7.12.04

Da Indiepop.it

Altra (bella) uscita per la benemerita Record Kicks e, possiamo dire, altra missione compiuta. Terzo disco - dopo "Beat.it"- per i Link Quartet, nuovo gruppo di Tony Face dei grandissimi, immensi, mai dimenticati Not Moving (figliocci dei Cramps e autentica istituzione del nostro undeground '80 meno propenso alle buone maniere).
Il legame con la band che fu anche di Lilith finisce però qui, essendo di tutt'altro genere il dischetto in questione, che nella fattispecie ci offre uno scatenato, sulfureo hammond beat, e che ripercorre una sorta di passato ideale, fradicio com'è di umori funky '70.
Un cocktail che (fortunatamente) si rivela ben presto corposo, anziché semplicemente grazioso… Giri di basso veramente killer e un'amalgama strumentale davvero ammirevole a cominciare dall'hammond invasato (semplicemente fantastico!) di Paolo Negri fino ai rudi tom del vecchio Tony.
Un disco dal retrogusto "vintage" (se proprio vogliamo dirlo anche in questa occasione) eppure intrinsecamente moderno, nell'unica accezione non offensiva del termine.

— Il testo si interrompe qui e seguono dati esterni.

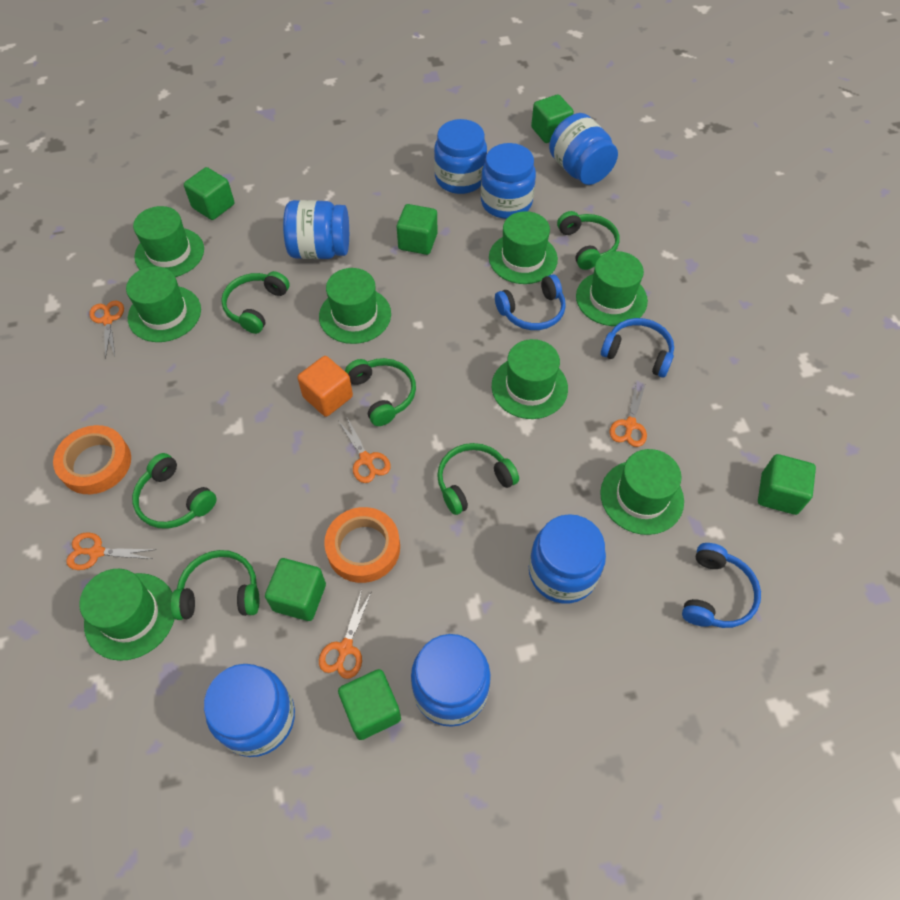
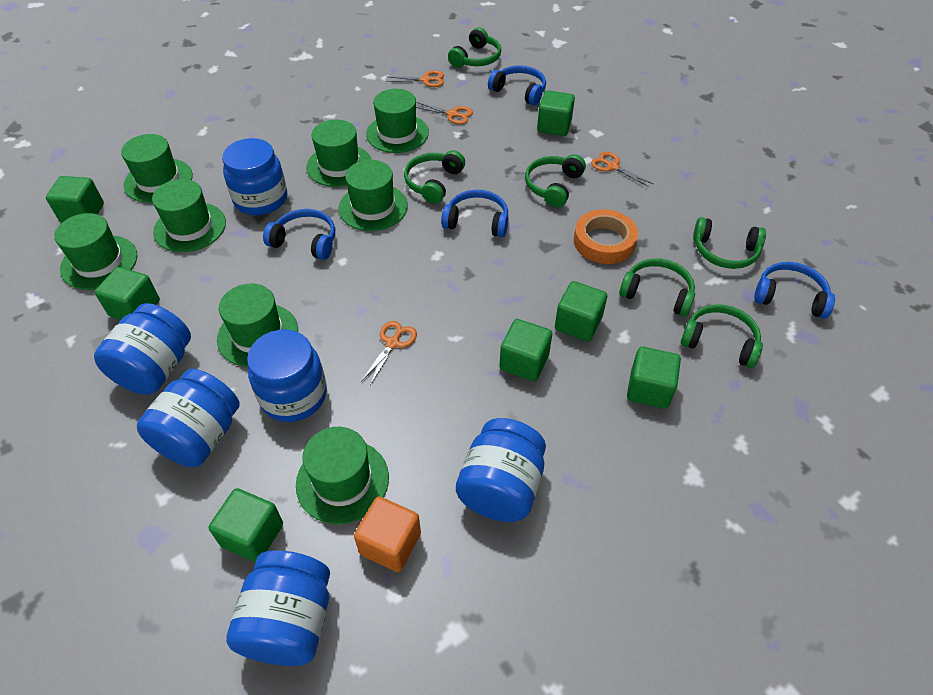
blue headphones: [495,274,566,330] [601,318,674,377] [682,543,761,628] = 3 -> [263,209,335,260] [441,190,508,237] [488,65,546,106] [754,262,835,319] = 4
blue jar: [204,664,295,757] [283,200,349,259] [411,634,491,727] [434,119,487,194] [481,143,536,219] [529,514,606,604] [549,113,618,185] = 7 -> [94,303,191,395] [137,369,239,467] [222,138,287,215] [226,550,330,666] [247,330,327,422] [456,418,546,522] = 6
green cube: [184,167,234,220] [265,558,326,621] [338,669,401,740] [397,204,438,255] [531,94,574,143] [758,454,816,515] = 6 -> [46,176,104,222] [95,267,160,320] [209,488,283,562] [499,319,552,381] [537,90,575,136] [555,281,607,342] [627,347,681,409] = 7
orange scissors: [66,532,156,570] [89,301,124,359] [319,589,372,679] [338,418,391,483] [609,383,647,447] = 5 -> [361,321,417,385] [386,70,444,87] [416,102,473,124] [591,152,653,187] = 4
orange tape: [53,425,131,494] [324,507,400,583] = 2 -> [574,209,638,264] = 1

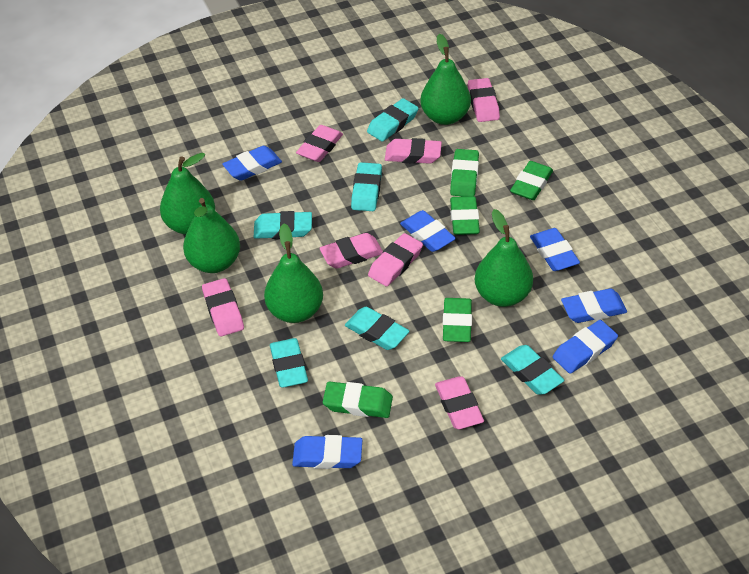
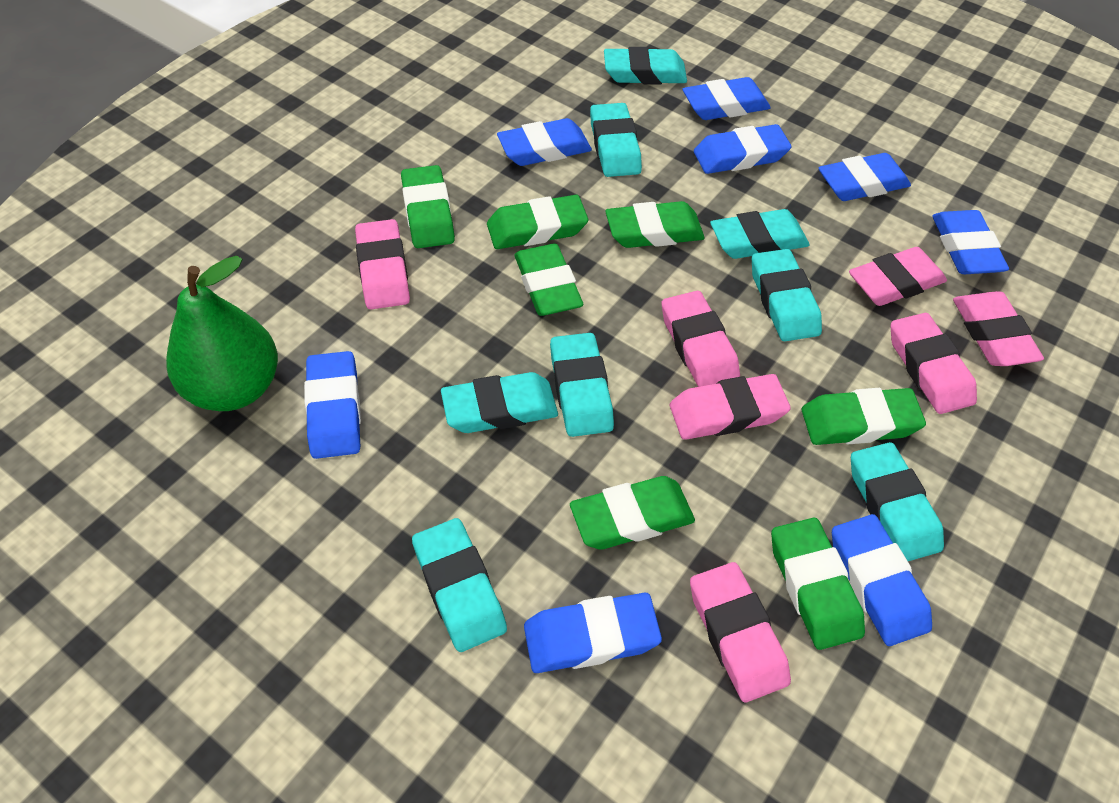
blue eraser: [222,146,282,181] [292,435,362,469] [400,210,456,252] [530,228,580,271] [553,320,618,374] [561,289,627,323] = 6 -> [304,351,361,459] [497,118,592,166] [524,593,662,673] [683,77,771,120] [694,124,792,174] [819,153,911,201] [832,514,932,646] [932,210,1009,274] = 8
green eraser: [323,382,393,418] [443,298,472,342] [450,149,479,196] [450,196,480,235] [510,161,553,200] = 5 -> [401,165,455,248] [487,195,588,249] [515,244,583,316] [570,476,695,550] [605,201,705,248] [771,518,865,650] [802,388,926,445] = 7
green pear: [160,153,215,235] [183,198,240,273] [264,223,323,323] [420,33,471,125] [475,209,533,307] = 5 -> [166,256,278,411] = 1
turquoise eraser: [254,211,312,239] [270,338,308,388] [345,307,410,350] [351,162,382,211] [367,98,419,142] [501,345,564,395] = 6 -> [412,518,507,652] [441,372,558,433] [550,333,614,437] [590,103,642,177] [604,47,687,84] [710,209,809,259] [752,249,822,341] [851,442,944,561] = 8

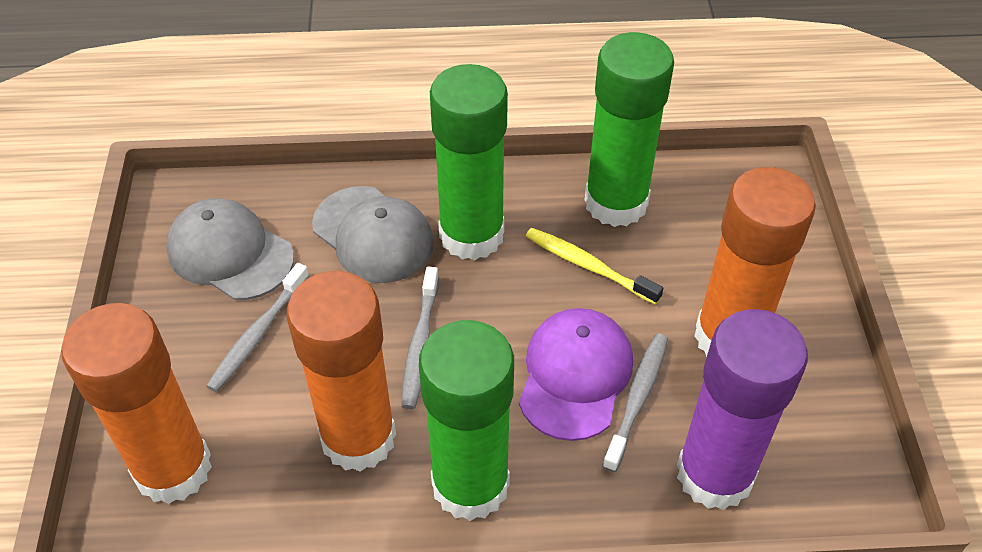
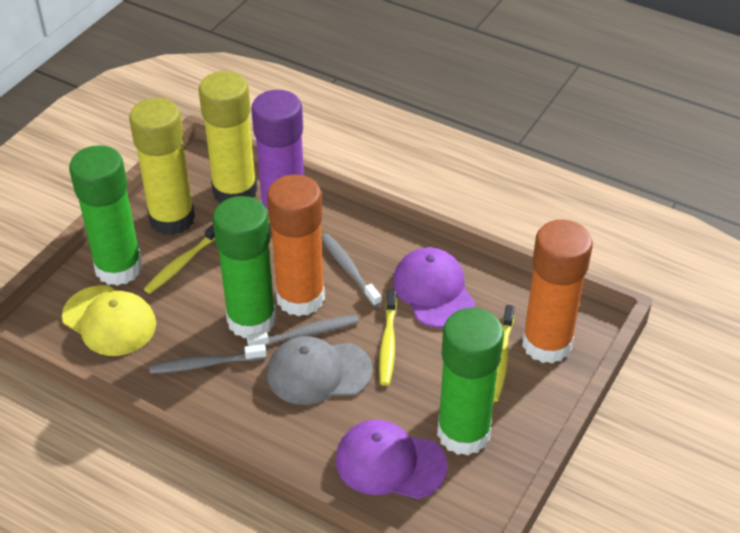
grey cap: [166,198,294,300] [312,186,434,283] = 2 -> [267,336,373,405] = 1
orange glue stick: [61,303,212,504] [287,271,396,472] [694,167,816,357] = 3 -> [267,175,325,316] [522,220,593,364] = 2
purple cap: [519,308,633,441] = 1 -> [335,420,448,499] [393,247,475,328] = 2
yellow cap: none = 0 -> [62,285,156,356] = 1
yellow glue stick: none = 0 -> [129,98,195,235] [199,71,257,203] = 2
yellow toothbrush: [526,228,663,305] = 1 -> [144,224,215,294] [379,290,397,386] [494,305,515,402] = 3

Glamorous, ok, ma anche supportato da ispirazione autentica. Un disco che pur sprizzando "coolness" ovunque (già la curatissima grafica vagamente osé è abbastanza esplicativa, d'altronde…) risulta assolutamente vero… "suonato"… privo cioè di tutto quel modaiolo, lezioso ed irritante che affligge produzioni simili (generalmente fin troppo festaiole ma un po' carenti di cuore). Questa è a mio modo di vedere una delle sue (decisive) carte vincenti, oltre - e cosa non da poco, per la verità - alla notevole perizia degli interessati.
Nei quattordici episodi - dall'iniziale "Move Move Move" passando via via per "Deliquesed by Devonshire" o "The monster of Milwaukee" o "Briar Patch", proprio tutto - (hammond)grooves, moog, mood complessivo - sembra riuscire (con una certa facilità e malcelata praticaccia) ad evocare immaginari vagamente nostalgici, b-movies scollacciati e/o infiniti cocktail parties. Mood che poi non è che cambi così radicalmente in corso d'opera (riprendiamo un po' il fiato giusto con l'intro acustica di "Janine") se non verso la conclusione, dove peraltro risiedono i momenti migliori. E dove troviamo piccole chicche come ad esempio il sitar di "Spider Baby", uno degli ultimi spari, che lascia poi spazio alla bella chiusa affidata a "Take Four", dalle battute più jazzate .
Chiudendo gli occhi si potrebbe benissimo vederli in azione un fumoso club londinese, grazie a una discreta registrazione live che esalta i particolari di un lavoro pulsante di energia e voglia di musica. E che ha Stile.
In quel paio di sterzate lounge così come negli echi di Small Faces, come pure nelle sotto[blue]note più acid jazz. Ovvero - in definitiva - tutto ciò che puoi desiderare da un disco del genere. Colonna sonora niente male per feste scintillanti in cui compiacersi della propria alienazione come in un film di Antonioni (chiedo scusa…) tra proiezioni psichedelicheggianti e diapositive di B.B. che scappa dai fotografi. Un puzzle (quasi…) perfetto, tranne un fugace affievolirsi di mordente più o meno a metà del percorso (forse il disceto minutaggio alla lunga pesa un po' sul risultato finale…). Punti di vista. In compenso c'è da dire che anche la rilettura di brani altrui si dimostra scommessa vinta: le cover qui riprese sono sentite e - per quanto trasfigurate non poco - riescono a risultare credibili, ne conservano l'iniziale scintilla, non hanno insomma il gusto del day- after. "Glass Onion", pescata dall'album bianco dei Fab Four ne è forse l'esempio più inconfutabile. Dal repertorio Gus Gus viene invece scelta "Lady Shave". E ad interpretarla c'è l'incantevole voce di Ninfa [non credo ci sia bisogno di spendere molte parole per rievocare i suoi indimenticabili fasti con autentiche istituzioni dell'italico beat quali Avvoltoi e Sciacalli né per ribadire l'ormai indiscusso titolo di "Lounge Lady" per eccellenza].
Dolce, appassionata, elegante al limite dell'erotico, così bella da morirci. Mi sembra di ricordare che cose del genere succedano solo ai disco dancers più romantici.